— Ele procura por um dono de raça, com pedigree.
A brincadeira espirituosa do guarda-vidas Gil Pereira, 44 anos, faz todo sentido no contexto em que ele socorreu um cãozinho vira-latas, na tarde do último dia do ano, no mar em Imbé, no Litoral Norte. Abandonado na rua, o cachorro de três patas correu para se esconder dos fogos, no dia 31, mas assustado com o barulho, caiu no canal que divide a água salgada do Rio Tramandaí. Com a força da correnteza, foi arrastado para dentro do mar.
— Ele estava lá na praia de Presidente, tomando água do mar, e eu tentei trazer para o meu guarda-sol. Mas com o barulho, ele saiu correndo e foi para o canal — relembra a agente de viagens Marta Fehlauer, 39 anos, que reencontrou o bichinho nesta sexta-feira (3).
Pescadores avistaram o animal se afogando e acionaram a guarita de número 137. Gil não hesitou, subiu na prancha estilo long board e nadou até a arrebentação.
— Eu pulei, foi tudo muito rápido.

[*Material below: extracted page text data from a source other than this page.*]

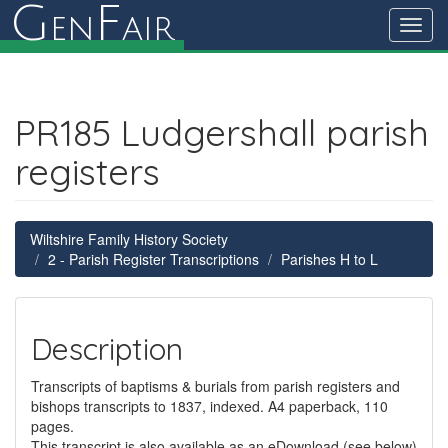
G
F
en
air
Toggl
navig
PR185 Ludgershall parish
registers
Wiltshire Family History Society
2 - Parish Register Transcriptions
Parishes H to L
Description
Transcripts of baptisms & burials from parish registers and
bishops transcripts to 1837, indexed. A4 paperback, 110
pages.
This transcript is also available as an eDownload (see below)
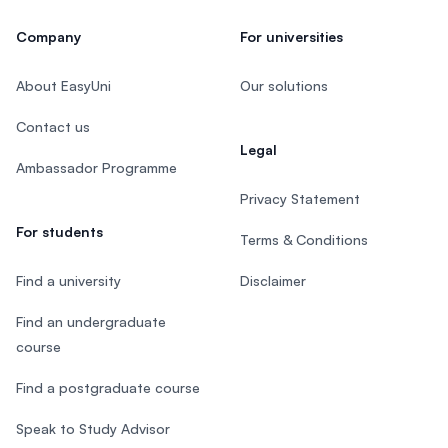
Company
For universities
About EasyUni
Our solutions
Contact us
Legal
Ambassador Programme
Privacy Statement
For students
Terms & Conditions
Find a university
Disclaimer
Find an undergraduate
course
Find a postgraduate course
Speak to Study Advisor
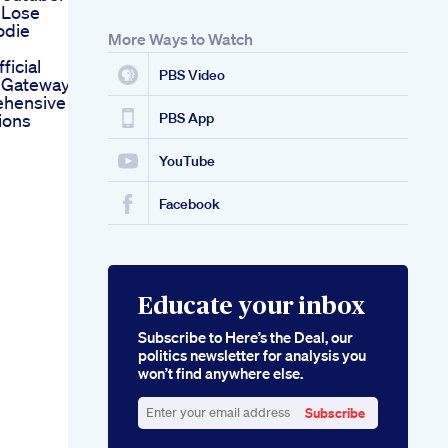
 Lose
odie
More Ways to Watch
ficial
PBS Video
 Gateway
hensive
ions
PBS App
YouTube
Facebook
Educate your inbox
Subscribe to Here’s the Deal, our
politics newsletter for analysis you
won’t find anywhere else.
Subscribe
Enter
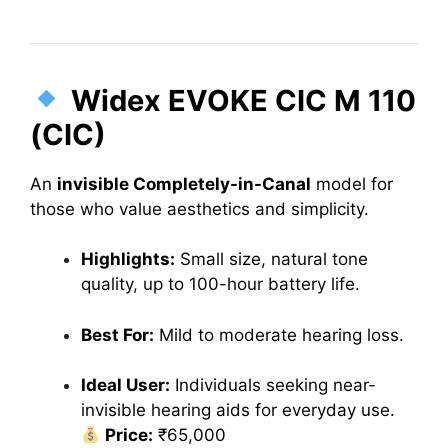
Widex EVOKE CIC M 110
(CIC)
An
invisible Completely-in-Canal
model for
those who value aesthetics and simplicity.
Highlights:
Small size, natural tone
quality, up to 100-hour battery life.
Best For:
Mild to moderate hearing loss.
Ideal User:
Individuals seeking near-
invisible hearing aids for everyday use.
Price:
₹65,000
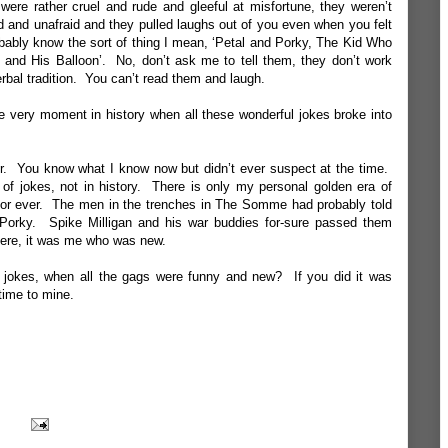
were rather cruel and rude and gleeful at misfortune, they weren’t
rd and unafraid and they pulled laughs out of you even when you felt
obably know the sort of thing I mean, ‘Petal and Porky, The Kid Who
nd His Balloon’. No, don’t ask me to tell them, they don’t work
rbal tradition. You can’t read them and laugh.
e very moment in history when all these wonderful jokes broke into
r. You know what I know now but didn’t ever suspect at the time.
of jokes, not in history. There is only my personal golden era of
or ever. The men in the trenches in The Somme had probably told
Porky. Spike Milligan and his war buddies for-sure passed them
ere, it was me who was new.
 jokes, when all the gags were funny and new? If you did it was
time to mine.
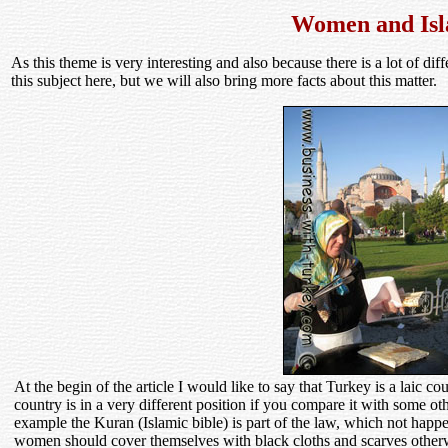
Women and Is
As this theme is very interesting and also because there is a lot of dif
this subject here, but we will also bring more facts about this matter.
At the begin of the article I would like to say that Turkey is a laic co
country is in a very different position if you compare it with some ot
example the Kuran (Islamic bible) is part of the law, which not happ
women should cover themselves with black cloths and scarves otherwi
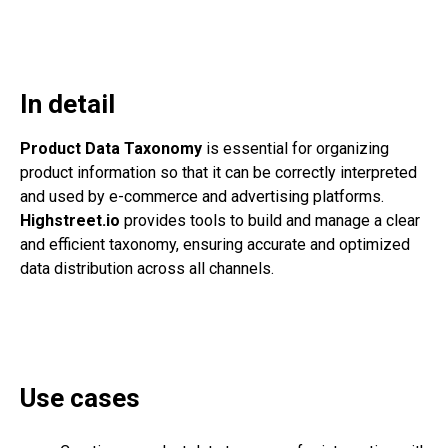
In detail
Product Data Taxonomy
is essential for organizing
product information so that it can be correctly interpreted
and used by e-commerce and advertising platforms.
Highstreet.io
provides tools to build and manage a clear
and efficient taxonomy, ensuring accurate and optimized
data distribution across all channels.
Use cases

Se para nós, que treinamos bastante, não é fácil atravessar o canal, imagina para ele, com apenas três patas.
O guarda-vidas relembra que o vira-latas estava só com o focinho para fora da água e bastante nervoso. Neste momento, o socorrista relembrou dos seus treinamentos, lançando mão de técnicas para acalmar a vítima de afogamento.
— A gente tem o hábito de se apresentar "eu sou o guarda-vidas e estou aqui para te ajudar". Ele estava apavorado. Eu queria dizer "pode ficar tranquilo, você está salvo". Aí eu grudei ele e coloquei na prancha.
Amigo de longa data e colega na corporação, Ricardo Beskow, 33 anos, credita a ação de Gil como "um ato de amor" e "exemplo de cidadania para começar 2020". E brinca com a resistência do cão.
— Deve ter cruza com gato. Já perdeu uma pata, provavelmente em um atropelamento, e agora se afogou. Tem umas cinco vidas ainda — calcula o bem-humorado guarda-vidas.
Com veia de protetor, Gil secou o animal e ainda retirou carrapatos. Para não devolver às ruas, cedeu seu lar temporariamente. Mas revela dificuldade em mantê-lo.
— Já tenho três cães e uma gatinha, tenho vontade, mas não é fácil ficar com ele. Há gente interessada, vou analisar quem tenha condições de cuidar bem — explica, com o novo amigo no colo.
Em casa, o animal não desgruda do seu salvador. Com o rabinho abanando, segue o guarda-vidas em todos os lados, como se lembrasse da nobre atitude e do pavor enfrentado no Réveillon. A proibição da queima de fogos de artifício barulhentos (acima de 100 decibéis) virou lei, mas não virou regra no RS. Enquanto não for regulamentada, não há fiscalização, e a atitude segue afetando pessoas sensíveis ao estampido, e os animais, com audição muito mais aguçada do que os seres humanos.
Comandante dos guarda-vidas de Imbé, o tenente Joel Cardoso estende a ação ocorrida na guarida 137 para o restante dos seus comandados.
— O lema dos bombeiros é não medir esforços para salvar vidas. Independentemente de ser uma pessoa ou um animal — garante.